- Born: August 6, 1937 Louisville, Kentucky, US
- Died: May 15, 2006 (aged 68) Versailles, Kentucky, US
- Style: photojournalism environmental photography
- Awards: two shared Pulitzer Prizes (1967 and 1976) Photographer of the Year (1966)

= Bill Strode =

William Hall Strode III (August 6, 1937 in Louisville, Kentucky – May 15, 2006) was an American photographer.

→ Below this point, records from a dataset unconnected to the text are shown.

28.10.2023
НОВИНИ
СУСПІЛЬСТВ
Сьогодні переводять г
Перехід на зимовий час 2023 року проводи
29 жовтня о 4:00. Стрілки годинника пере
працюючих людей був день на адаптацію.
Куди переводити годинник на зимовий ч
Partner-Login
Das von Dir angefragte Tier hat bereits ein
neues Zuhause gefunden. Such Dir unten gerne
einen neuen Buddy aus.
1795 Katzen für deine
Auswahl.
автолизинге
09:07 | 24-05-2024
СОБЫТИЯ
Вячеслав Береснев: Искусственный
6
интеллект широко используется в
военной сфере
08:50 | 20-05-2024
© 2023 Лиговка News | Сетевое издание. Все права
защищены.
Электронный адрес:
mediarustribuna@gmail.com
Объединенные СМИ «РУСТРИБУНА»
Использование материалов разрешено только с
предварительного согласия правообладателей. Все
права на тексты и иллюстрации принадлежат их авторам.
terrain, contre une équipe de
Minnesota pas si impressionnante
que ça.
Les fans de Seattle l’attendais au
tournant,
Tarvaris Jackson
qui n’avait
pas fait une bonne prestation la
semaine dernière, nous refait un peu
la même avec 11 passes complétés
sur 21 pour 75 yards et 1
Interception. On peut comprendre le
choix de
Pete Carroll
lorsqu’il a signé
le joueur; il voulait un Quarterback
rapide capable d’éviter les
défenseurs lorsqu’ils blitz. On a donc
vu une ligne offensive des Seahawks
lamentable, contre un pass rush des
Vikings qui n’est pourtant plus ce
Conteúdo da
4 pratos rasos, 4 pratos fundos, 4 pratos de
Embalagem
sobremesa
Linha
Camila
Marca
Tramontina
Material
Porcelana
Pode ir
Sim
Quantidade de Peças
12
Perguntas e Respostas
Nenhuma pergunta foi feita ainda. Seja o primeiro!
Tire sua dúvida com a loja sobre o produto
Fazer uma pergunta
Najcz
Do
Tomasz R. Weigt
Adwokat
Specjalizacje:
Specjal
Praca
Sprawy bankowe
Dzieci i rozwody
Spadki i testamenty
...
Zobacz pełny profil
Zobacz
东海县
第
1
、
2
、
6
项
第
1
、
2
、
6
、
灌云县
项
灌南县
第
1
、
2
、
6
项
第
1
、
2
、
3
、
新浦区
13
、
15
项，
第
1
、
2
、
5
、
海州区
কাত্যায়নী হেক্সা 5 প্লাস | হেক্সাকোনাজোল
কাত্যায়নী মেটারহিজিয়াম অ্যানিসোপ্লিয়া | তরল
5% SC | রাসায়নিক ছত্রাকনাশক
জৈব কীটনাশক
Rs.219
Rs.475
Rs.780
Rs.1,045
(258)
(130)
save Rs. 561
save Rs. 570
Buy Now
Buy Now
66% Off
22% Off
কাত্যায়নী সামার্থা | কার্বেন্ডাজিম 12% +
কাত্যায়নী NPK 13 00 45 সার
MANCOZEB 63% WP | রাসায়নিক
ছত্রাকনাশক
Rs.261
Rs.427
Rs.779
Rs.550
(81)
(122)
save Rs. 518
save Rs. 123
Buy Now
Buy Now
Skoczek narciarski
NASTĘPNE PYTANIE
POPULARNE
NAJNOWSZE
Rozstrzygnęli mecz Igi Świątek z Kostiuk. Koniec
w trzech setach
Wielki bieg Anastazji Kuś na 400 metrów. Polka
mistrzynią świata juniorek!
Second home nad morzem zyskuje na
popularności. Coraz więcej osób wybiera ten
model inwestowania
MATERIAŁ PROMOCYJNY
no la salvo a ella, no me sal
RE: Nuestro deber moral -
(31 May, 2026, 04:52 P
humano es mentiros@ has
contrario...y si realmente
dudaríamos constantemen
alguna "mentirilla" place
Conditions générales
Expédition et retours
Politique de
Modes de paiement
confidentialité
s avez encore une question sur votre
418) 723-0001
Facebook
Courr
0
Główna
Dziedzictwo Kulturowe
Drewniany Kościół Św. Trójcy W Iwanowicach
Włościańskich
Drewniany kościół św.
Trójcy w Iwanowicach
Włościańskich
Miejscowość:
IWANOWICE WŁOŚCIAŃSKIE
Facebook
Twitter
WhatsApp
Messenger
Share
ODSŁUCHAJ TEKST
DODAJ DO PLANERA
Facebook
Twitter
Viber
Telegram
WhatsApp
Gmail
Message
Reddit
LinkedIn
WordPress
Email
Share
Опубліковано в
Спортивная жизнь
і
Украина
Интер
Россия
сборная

In 1966, the Pictures of the Year Competition hosted by the University of Missouri and the National Press Photographers Association (NPAA) named Strode Photographer of the Year. He was president of the NPAA in 1974. His work for The Courier-Journal earned him two shared Pulitzer Prizes (1967 and 1976). In 1976, he left the Courier-Journal to work as a freelancer. His clients included National Geographic, Time, Life, Sports Illustrated, Esquire, The New York Times, and The Washington Post. He published photographic folios of college campuses, including Washington and Lee University (1983), the University of the South (1984), Rhodes College (1985), and the University of Notre Dame (1988). Strode also worked as a photographer for the Environmental Protection Agency's Documerica project in the early 1970s.

Strode's photos have been exhibited at the Smithsonian Institution, the Corcoran Gallery of Art, the Museum of Modern Art, and the Speed Art Museum.

Bill Strode died of cancer on May 15, 2006, in Versailles, Kentucky, at the age of 68.